USA

July 14, 2005

In his first public comments on a brewing controversy involving top political adviser Karl Rove, President Bush said he'd be happy to comment on the matter after a federal investigation, begun long before the furor, is completed. Rove, who sat at Bush's side, was implicated earlier this week in a Newsweek magazine report that indicated he played a role in divulging the identity of CIA agent Valerie Plame.

Bernard Ebbers, who oversaw the $11 billion accounting fraud at WorldCom that wiped out billions of investor dollars, was sentenced to 25 years in prison. The sentence was handed down in Manhattan Wednesday by district court Judge Barbara Jones, who showed no leniency based on Ebbers's health concerns or his record of charitable works.

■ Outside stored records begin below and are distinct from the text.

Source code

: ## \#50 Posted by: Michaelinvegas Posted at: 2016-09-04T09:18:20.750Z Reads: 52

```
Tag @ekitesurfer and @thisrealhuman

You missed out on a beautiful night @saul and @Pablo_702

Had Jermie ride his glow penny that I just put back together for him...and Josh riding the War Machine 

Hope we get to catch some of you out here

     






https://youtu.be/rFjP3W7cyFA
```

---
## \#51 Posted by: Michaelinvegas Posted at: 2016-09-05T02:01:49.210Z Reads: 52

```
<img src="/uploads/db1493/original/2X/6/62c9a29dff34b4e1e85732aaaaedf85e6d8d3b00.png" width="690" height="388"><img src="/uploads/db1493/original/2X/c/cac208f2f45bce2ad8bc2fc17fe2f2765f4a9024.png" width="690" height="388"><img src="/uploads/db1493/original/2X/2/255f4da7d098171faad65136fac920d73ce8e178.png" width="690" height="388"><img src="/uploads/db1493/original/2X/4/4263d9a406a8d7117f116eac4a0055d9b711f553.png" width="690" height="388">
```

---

Despite a storm of controversy over the treatment of prisoners at Guantánamo Bay, Cuba, military investigators said only three interrogations violated the Geneva Conventions or Army regulations, or both. US senators reviewing the report said they wanted Army Maj. Gen. Geoffrey Miller, the former prison commander, reprimanded for failing to deal with one abusive incident.

As part of a major overhaul of the two-year-old Homeland Security Department, secretary Michael Chertoff was expected to announce the creation of two new posts: an intelligence director to centralize terrorism analyses and a chief medical officer to focus on bioterrorism.

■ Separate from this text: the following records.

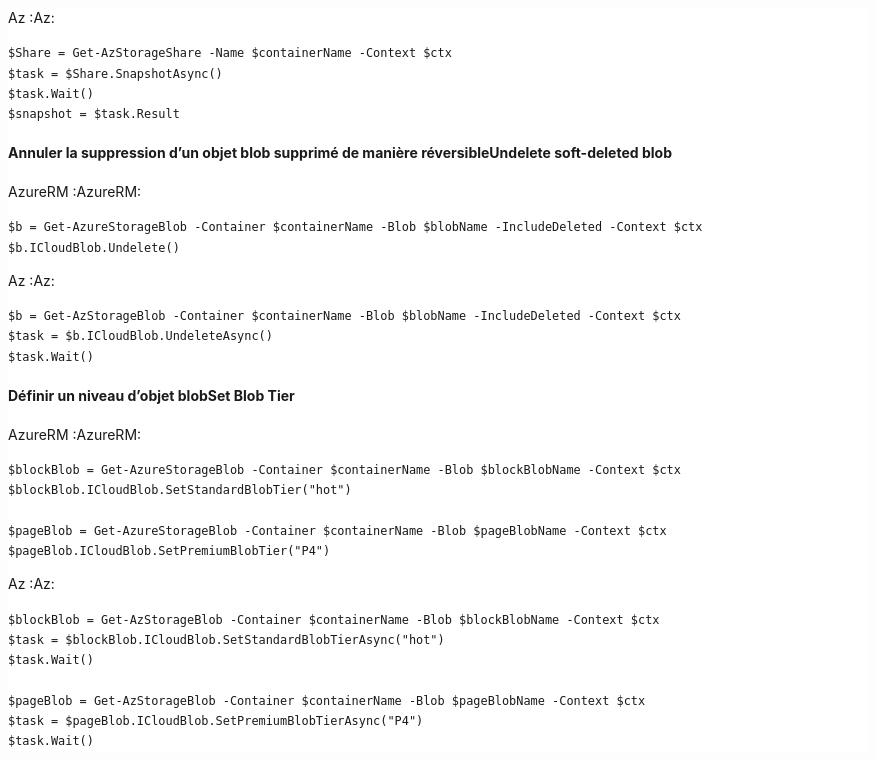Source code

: <span data-ttu-id="2127d-318">Az :</span><span class="sxs-lookup"><span data-stu-id="2127d-318">Az:</span></span>

```azurepowershell-interactive
$Share = Get-AzStorageShare -Name $containerName -Context $ctx
$task = $Share.SnapshotAsync()
$task.Wait()
$snapshot = $task.Result
```

#### <a name="undelete-soft-deleted-blob"></a><span data-ttu-id="2127d-319">Annuler la suppression d’un objet blob supprimé de manière réversible</span><span class="sxs-lookup"><span data-stu-id="2127d-319">Undelete soft-deleted blob</span></span>

<span data-ttu-id="2127d-320">AzureRM :</span><span class="sxs-lookup"><span data-stu-id="2127d-320">AzureRM:</span></span>

```azurepowershell-interactive
$b = Get-AzureStorageBlob -Container $containerName -Blob $blobName -IncludeDeleted -Context $ctx
$b.ICloudBlob.Undelete()
```

<span data-ttu-id="2127d-321">Az :</span><span class="sxs-lookup"><span data-stu-id="2127d-321">Az:</span></span>

```azurepowershell-interactive
$b = Get-AzStorageBlob -Container $containerName -Blob $blobName -IncludeDeleted -Context $ctx
$task = $b.ICloudBlob.UndeleteAsync()
$task.Wait()
```

#### <a name="set-blob-tier"></a><span data-ttu-id="2127d-322">Définir un niveau d’objet blob</span><span class="sxs-lookup"><span data-stu-id="2127d-322">Set Blob Tier</span></span>

<span data-ttu-id="2127d-323">AzureRM :</span><span class="sxs-lookup"><span data-stu-id="2127d-323">AzureRM:</span></span>

```azurepowershell-interactive
$blockBlob = Get-AzureStorageBlob -Container $containerName -Blob $blockBlobName -Context $ctx
$blockBlob.ICloudBlob.SetStandardBlobTier("hot")

$pageBlob = Get-AzureStorageBlob -Container $containerName -Blob $pageBlobName -Context $ctx
$pageBlob.ICloudBlob.SetPremiumBlobTier("P4")
```

<span data-ttu-id="2127d-324">Az :</span><span class="sxs-lookup"><span data-stu-id="2127d-324">Az:</span></span>

```azurepowershell-interactive
$blockBlob = Get-AzStorageBlob -Container $containerName -Blob $blockBlobName -Context $ctx
$task = $blockBlob.ICloudBlob.SetStandardBlobTierAsync("hot")
$task.Wait()

$pageBlob = Get-AzStorageBlob -Container $containerName -Blob $pageBlobName -Context $ctx
$task = $pageBlob.ICloudBlob.SetPremiumBlobTierAsync("P4")
$task.Wait()
```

Although the US trade deficit with China swelled 7.1 percent in May, the overall gap shrunk unexpectedly by 2.7 percent, the Commerce Department reported. An offsetting factor was greater trade balance with Japan, Canada, Britain, and France. The narrowed gap suggested stronger-than-expected economic growth.

With a 7-5 victory, the American League extended its dominance in baseball's annual All-Star Game Tuesday night and earned home-field advantage for the coming World Series. The win was the AL's eighth in the last nine years (the 2002 game ended in a controversial tie). Baltimore Orioles shortstop Miguel Tejada, who drove in two runs, belted a tape-measure home run, and was named most valuable player of the game in Detroit.

US District Judge Joan Humphrey Lefkow, whose husband and mother were murdered by a disgruntled litigant in her Chicago home last February, presided over several civil cases Tuesday during her low-key return to the bench.